#### [Given information]
━━━━━━━━━━━━━━━━━━━━

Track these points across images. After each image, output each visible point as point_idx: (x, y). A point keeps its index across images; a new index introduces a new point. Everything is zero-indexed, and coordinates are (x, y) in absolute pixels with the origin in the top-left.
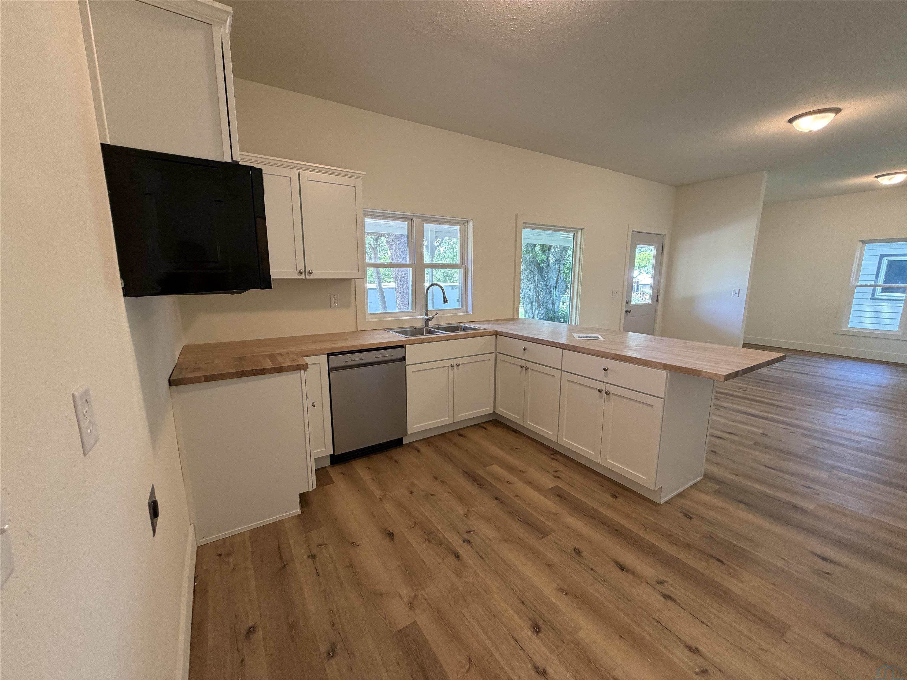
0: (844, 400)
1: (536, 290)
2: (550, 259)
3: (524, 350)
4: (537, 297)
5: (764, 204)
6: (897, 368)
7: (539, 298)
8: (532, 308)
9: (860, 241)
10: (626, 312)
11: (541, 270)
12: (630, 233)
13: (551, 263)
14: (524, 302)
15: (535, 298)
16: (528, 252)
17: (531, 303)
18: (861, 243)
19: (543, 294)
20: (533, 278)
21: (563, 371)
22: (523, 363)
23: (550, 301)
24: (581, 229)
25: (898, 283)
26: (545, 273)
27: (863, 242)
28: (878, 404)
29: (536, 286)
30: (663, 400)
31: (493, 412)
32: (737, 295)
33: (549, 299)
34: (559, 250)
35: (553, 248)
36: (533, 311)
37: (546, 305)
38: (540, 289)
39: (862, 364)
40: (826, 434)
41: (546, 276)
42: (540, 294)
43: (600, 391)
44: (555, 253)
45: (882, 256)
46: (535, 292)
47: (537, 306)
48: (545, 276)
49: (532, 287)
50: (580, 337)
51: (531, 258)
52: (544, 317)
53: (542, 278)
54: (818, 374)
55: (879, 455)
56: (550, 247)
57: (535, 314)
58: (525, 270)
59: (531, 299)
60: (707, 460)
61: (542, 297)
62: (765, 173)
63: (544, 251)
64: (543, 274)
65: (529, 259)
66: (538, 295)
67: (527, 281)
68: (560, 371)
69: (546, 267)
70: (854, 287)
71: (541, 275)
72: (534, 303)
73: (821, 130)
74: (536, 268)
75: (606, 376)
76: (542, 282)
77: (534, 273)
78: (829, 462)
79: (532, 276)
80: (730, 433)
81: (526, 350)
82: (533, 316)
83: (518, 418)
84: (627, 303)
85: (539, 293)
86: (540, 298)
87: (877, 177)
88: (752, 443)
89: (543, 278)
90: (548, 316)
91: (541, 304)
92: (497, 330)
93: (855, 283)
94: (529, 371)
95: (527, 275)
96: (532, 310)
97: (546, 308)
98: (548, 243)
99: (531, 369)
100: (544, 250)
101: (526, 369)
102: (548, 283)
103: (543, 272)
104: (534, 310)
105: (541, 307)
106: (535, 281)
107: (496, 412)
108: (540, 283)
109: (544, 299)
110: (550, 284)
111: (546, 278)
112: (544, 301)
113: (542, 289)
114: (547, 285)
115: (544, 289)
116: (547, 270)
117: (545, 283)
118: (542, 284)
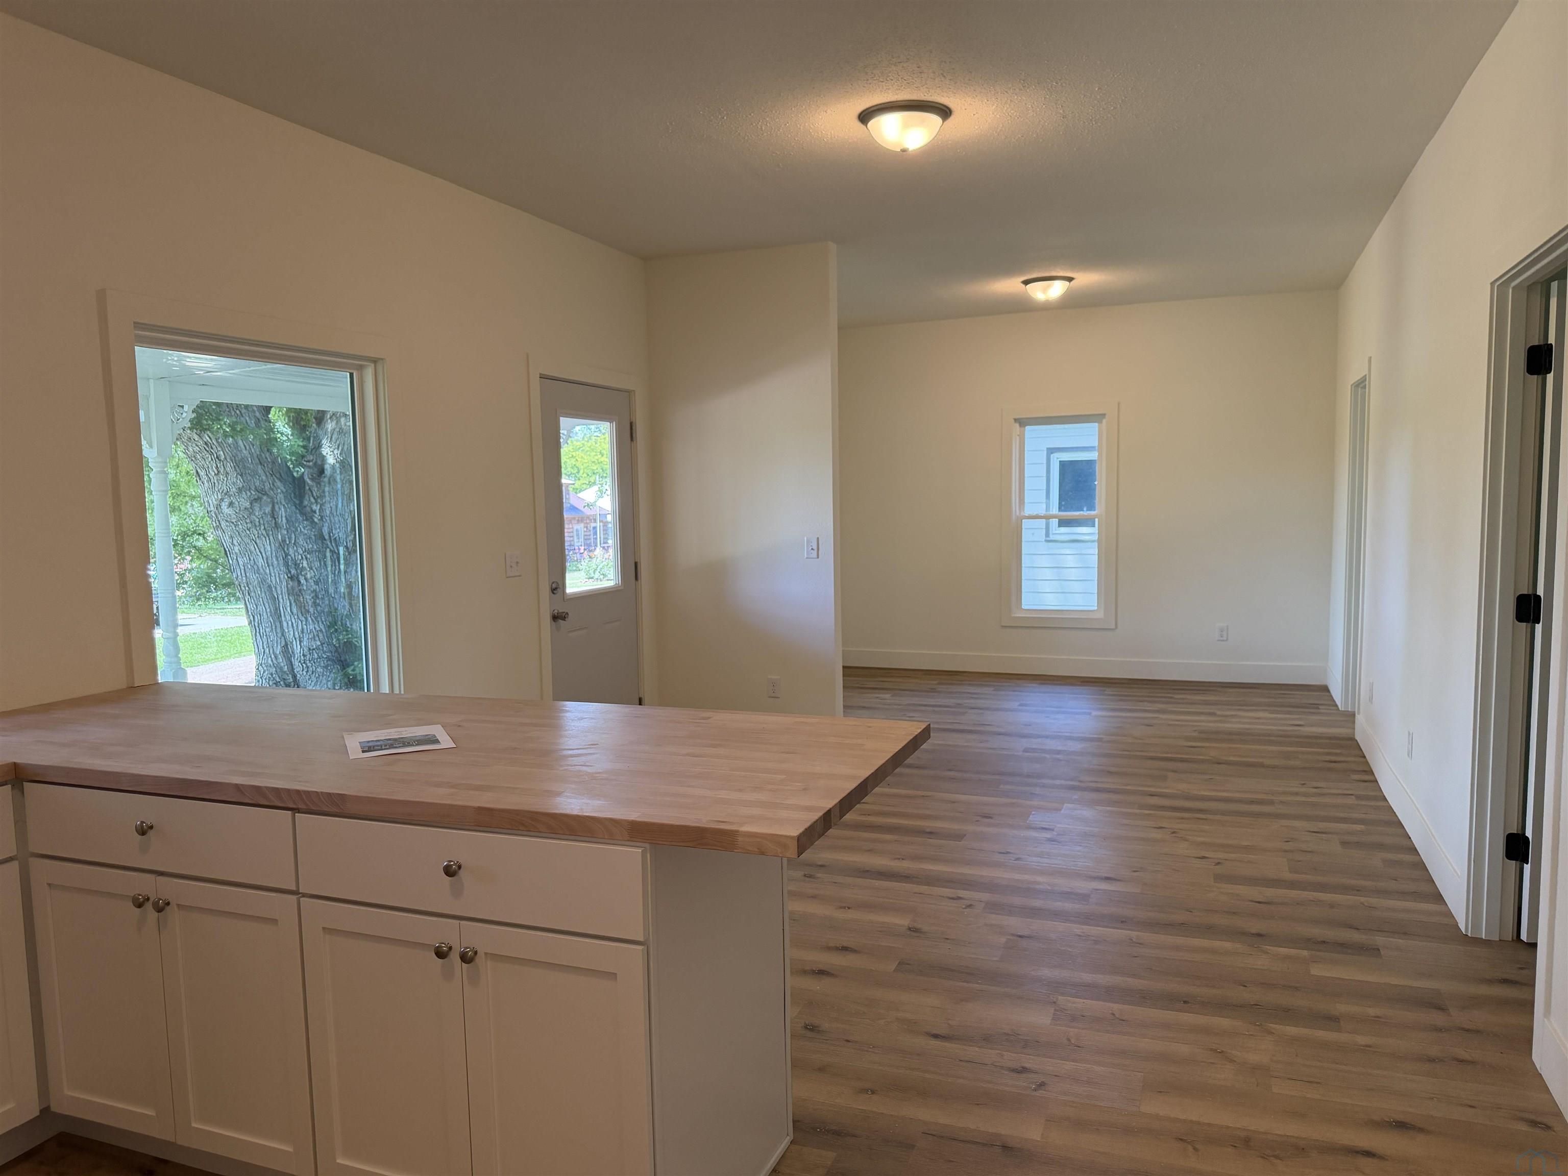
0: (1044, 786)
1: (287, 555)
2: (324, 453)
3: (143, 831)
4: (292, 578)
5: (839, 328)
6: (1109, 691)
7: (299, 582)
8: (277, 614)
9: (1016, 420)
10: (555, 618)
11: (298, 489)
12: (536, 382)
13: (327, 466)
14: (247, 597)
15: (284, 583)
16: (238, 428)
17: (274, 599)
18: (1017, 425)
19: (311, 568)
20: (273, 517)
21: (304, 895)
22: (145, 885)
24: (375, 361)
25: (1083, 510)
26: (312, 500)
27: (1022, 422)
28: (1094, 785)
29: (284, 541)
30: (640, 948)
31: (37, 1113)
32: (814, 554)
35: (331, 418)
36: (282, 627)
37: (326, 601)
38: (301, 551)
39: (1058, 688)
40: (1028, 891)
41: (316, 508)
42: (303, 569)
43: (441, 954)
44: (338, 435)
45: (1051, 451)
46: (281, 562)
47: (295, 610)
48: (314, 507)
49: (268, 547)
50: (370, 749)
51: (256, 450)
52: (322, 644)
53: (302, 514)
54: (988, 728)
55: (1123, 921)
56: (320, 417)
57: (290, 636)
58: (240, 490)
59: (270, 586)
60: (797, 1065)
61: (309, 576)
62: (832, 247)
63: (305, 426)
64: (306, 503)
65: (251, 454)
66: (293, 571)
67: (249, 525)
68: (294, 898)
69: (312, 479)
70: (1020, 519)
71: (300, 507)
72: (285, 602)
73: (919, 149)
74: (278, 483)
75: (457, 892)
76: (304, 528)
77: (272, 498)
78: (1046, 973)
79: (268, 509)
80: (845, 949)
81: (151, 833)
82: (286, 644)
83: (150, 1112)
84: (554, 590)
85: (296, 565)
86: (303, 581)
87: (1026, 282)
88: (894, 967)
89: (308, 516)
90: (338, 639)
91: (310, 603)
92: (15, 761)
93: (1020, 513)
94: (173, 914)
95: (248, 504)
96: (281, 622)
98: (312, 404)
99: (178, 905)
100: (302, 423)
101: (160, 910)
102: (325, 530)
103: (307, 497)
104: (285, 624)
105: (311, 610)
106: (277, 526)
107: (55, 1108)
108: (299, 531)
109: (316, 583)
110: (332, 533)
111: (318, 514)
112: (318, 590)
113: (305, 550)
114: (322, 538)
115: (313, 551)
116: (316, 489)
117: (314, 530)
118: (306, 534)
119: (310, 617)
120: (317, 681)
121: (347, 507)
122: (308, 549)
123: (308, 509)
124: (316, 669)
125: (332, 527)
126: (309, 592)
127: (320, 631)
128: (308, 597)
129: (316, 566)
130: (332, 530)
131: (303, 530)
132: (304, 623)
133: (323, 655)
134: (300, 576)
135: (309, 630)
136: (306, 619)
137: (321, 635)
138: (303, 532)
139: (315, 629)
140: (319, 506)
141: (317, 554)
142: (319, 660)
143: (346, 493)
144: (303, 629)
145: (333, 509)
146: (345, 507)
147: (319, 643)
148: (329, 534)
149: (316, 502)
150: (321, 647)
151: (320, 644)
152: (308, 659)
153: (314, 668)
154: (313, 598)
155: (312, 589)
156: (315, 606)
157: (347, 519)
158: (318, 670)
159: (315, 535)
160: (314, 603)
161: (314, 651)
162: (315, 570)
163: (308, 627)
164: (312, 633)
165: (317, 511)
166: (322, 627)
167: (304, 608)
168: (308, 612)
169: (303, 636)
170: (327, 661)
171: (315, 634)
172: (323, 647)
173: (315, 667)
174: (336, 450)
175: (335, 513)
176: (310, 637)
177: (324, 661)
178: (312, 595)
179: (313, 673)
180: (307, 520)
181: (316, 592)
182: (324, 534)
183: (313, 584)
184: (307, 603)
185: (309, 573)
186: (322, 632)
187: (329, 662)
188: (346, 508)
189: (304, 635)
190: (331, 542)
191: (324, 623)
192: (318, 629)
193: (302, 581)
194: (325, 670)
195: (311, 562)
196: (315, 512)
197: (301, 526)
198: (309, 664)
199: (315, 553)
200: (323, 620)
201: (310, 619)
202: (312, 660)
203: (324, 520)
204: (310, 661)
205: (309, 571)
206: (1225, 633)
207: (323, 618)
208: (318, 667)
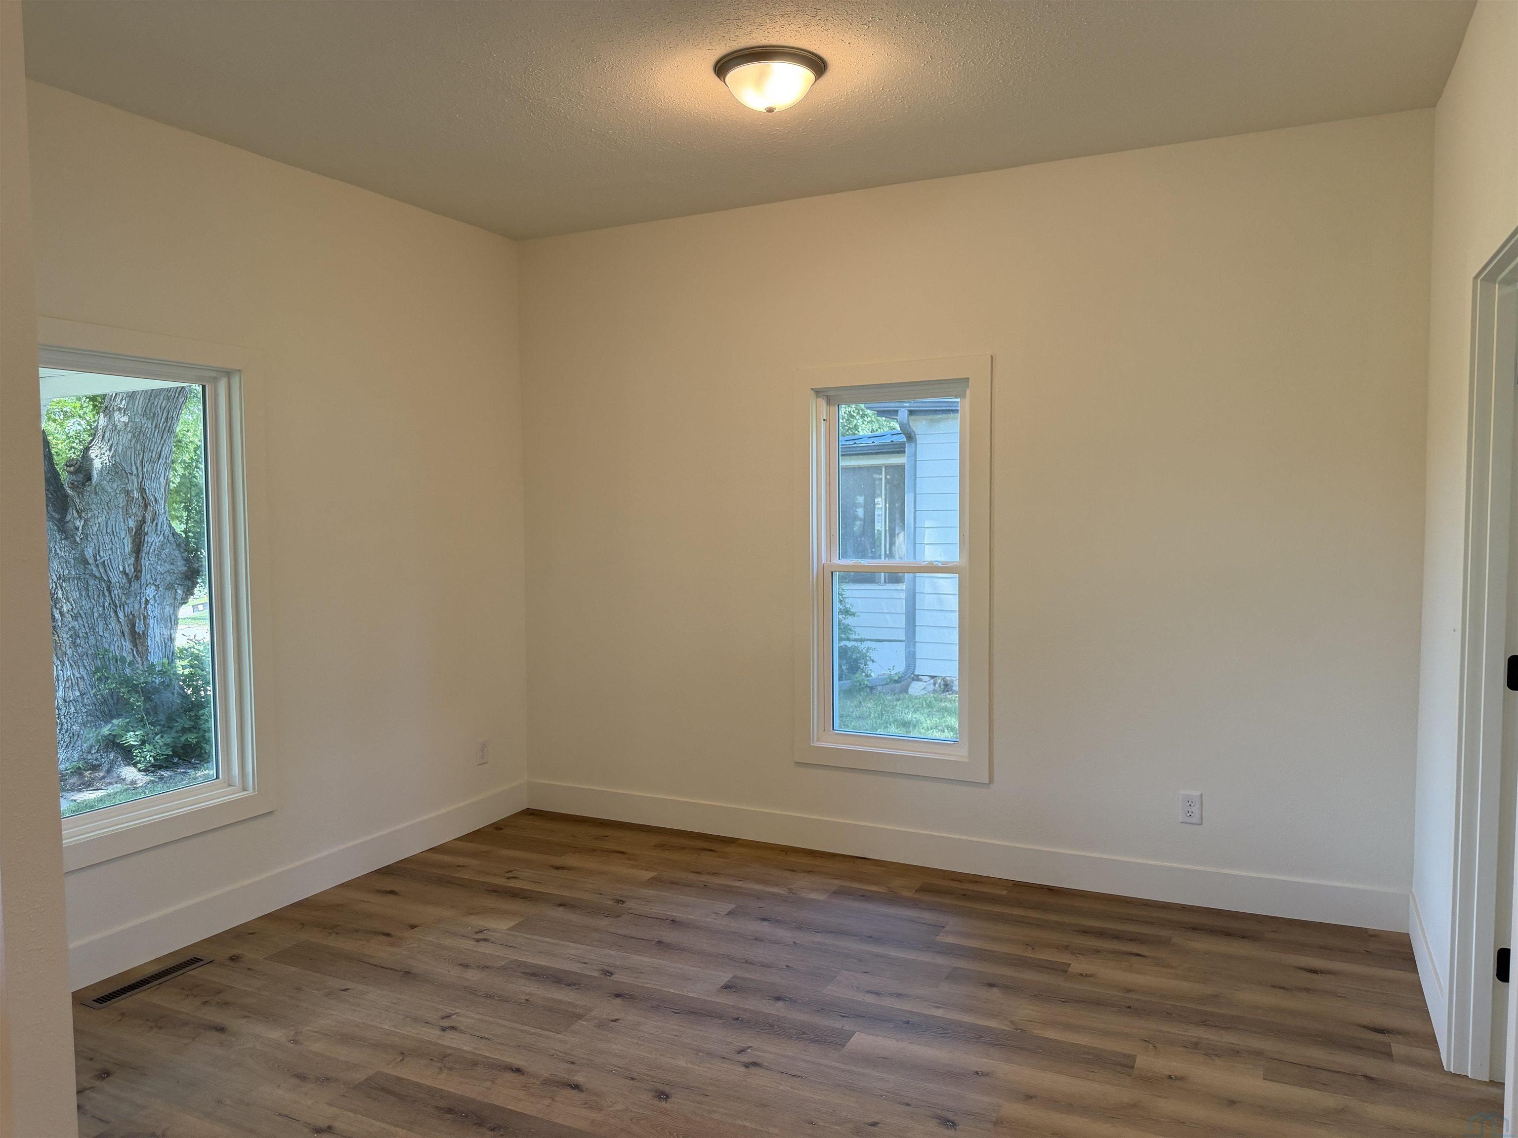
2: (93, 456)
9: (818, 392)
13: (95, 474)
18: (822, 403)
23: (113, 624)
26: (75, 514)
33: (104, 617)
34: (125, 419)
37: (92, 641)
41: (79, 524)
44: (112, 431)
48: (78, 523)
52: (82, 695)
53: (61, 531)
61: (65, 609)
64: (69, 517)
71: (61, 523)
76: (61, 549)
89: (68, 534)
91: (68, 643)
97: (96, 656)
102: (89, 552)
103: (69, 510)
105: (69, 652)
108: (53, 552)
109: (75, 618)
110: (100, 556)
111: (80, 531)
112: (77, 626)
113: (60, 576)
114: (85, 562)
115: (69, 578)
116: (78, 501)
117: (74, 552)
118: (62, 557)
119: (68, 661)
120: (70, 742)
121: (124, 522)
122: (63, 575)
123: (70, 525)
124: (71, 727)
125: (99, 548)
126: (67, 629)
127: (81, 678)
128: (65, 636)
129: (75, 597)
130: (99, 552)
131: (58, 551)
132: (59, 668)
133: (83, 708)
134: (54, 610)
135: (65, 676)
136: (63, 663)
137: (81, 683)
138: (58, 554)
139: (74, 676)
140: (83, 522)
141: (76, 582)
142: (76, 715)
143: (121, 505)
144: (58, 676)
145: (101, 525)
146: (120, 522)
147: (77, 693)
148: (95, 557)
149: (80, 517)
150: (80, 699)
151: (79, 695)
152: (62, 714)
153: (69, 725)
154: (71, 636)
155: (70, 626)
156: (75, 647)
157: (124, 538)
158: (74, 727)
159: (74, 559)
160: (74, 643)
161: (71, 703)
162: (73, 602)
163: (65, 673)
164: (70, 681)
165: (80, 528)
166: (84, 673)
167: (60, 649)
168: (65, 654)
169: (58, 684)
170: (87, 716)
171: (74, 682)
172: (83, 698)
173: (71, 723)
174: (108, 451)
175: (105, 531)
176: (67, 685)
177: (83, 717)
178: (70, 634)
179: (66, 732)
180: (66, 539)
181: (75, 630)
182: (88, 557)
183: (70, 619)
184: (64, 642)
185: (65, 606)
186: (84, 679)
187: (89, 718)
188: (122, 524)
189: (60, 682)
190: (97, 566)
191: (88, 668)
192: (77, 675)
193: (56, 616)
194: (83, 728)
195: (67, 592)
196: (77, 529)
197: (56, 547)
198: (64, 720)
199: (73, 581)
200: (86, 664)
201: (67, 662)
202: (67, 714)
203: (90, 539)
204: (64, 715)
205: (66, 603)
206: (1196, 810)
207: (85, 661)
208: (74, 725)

━━━━━━━━━━━━━━━━━━━━

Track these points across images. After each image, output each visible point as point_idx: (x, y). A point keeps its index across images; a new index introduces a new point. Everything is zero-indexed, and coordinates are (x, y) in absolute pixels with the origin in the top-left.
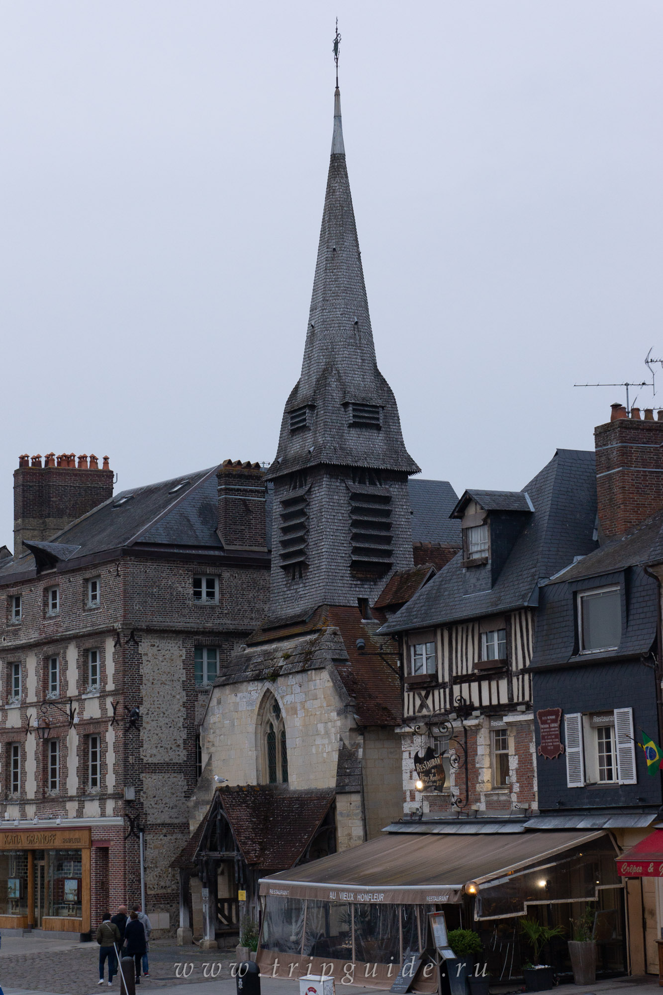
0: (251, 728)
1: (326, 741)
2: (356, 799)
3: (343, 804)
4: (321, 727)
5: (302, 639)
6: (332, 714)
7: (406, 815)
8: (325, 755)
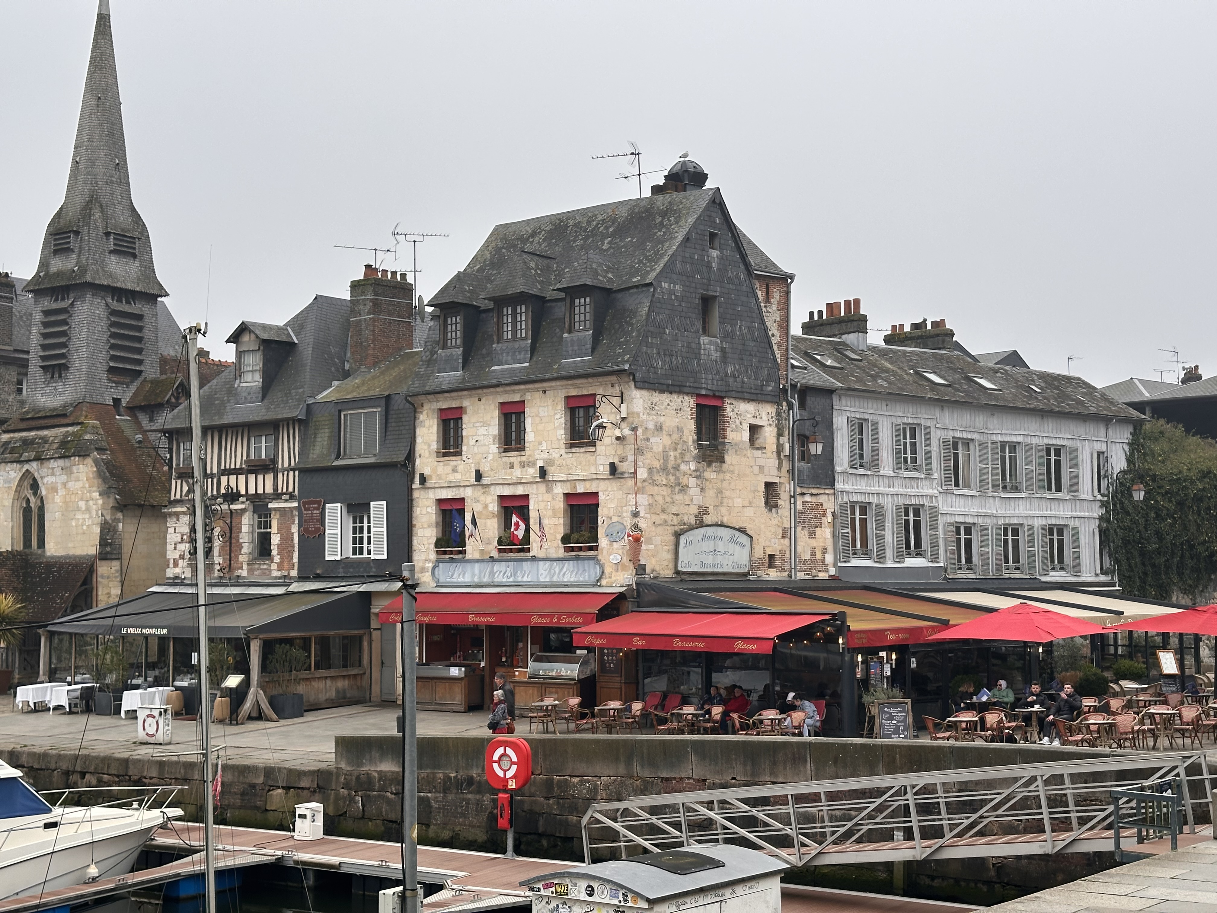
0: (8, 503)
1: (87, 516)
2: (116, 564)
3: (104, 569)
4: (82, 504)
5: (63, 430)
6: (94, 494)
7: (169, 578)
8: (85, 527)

━━━━━━━━━━━━━━━━━━━━

#### [Description of the task]
Format the records from the line with "119: (310, 617)" to the line with "208: (318, 667)" as a JSON list of strings, one string per line, with blank lines omitted.

#### [Task output]
[
  "119: (310, 617)",
  "120: (317, 681)",
  "121: (347, 507)",
  "122: (308, 549)",
  "123: (308, 509)",
  "124: (316, 669)",
  "125: (332, 527)",
  "126: (309, 592)",
  "127: (320, 631)",
  "128: (308, 597)",
  "129: (316, 566)",
  "130: (332, 530)",
  "131: (303, 530)",
  "132: (304, 623)",
  "133: (323, 655)",
  "134: (300, 576)",
  "135: (309, 630)",
  "136: (306, 619)",
  "137: (321, 635)",
  "138: (303, 532)",
  "139: (315, 629)",
  "140: (319, 506)",
  "141: (317, 554)",
  "142: (319, 660)",
  "143: (346, 493)",
  "144: (303, 629)",
  "145: (333, 509)",
  "146: (345, 507)",
  "147: (319, 643)",
  "148: (329, 534)",
  "149: (316, 502)",
  "150: (321, 647)",
  "151: (320, 644)",
  "152: (308, 659)",
  "153: (314, 668)",
  "154: (313, 598)",
  "155: (312, 589)",
  "156: (315, 606)",
  "157: (347, 519)",
  "158: (318, 670)",
  "159: (315, 535)",
  "160: (314, 603)",
  "161: (314, 651)",
  "162: (315, 570)",
  "163: (308, 627)",
  "164: (312, 633)",
  "165: (317, 511)",
  "166: (322, 627)",
  "167: (304, 608)",
  "168: (308, 612)",
  "169: (303, 636)",
  "170: (327, 661)",
  "171: (315, 634)",
  "172: (323, 647)",
  "173: (315, 667)",
  "174: (336, 450)",
  "175: (335, 513)",
  "176: (310, 637)",
  "177: (324, 661)",
  "178: (312, 595)",
  "179: (313, 673)",
  "180: (307, 520)",
  "181: (316, 592)",
  "182: (324, 534)",
  "183: (313, 584)",
  "184: (307, 603)",
  "185: (309, 573)",
  "186: (322, 632)",
  "187: (329, 662)",
  "188: (346, 508)",
  "189: (304, 635)",
  "190: (331, 542)",
  "191: (324, 623)",
  "192: (318, 629)",
  "193: (302, 581)",
  "194: (325, 670)",
  "195: (311, 562)",
  "196: (315, 512)",
  "197: (301, 526)",
  "198: (309, 664)",
  "199: (315, 553)",
  "200: (323, 620)",
  "201: (310, 619)",
  "202: (312, 660)",
  "203: (324, 520)",
  "204: (310, 661)",
  "205: (309, 571)",
  "206: (1225, 633)",
  "207: (323, 618)",
  "208: (318, 667)"
]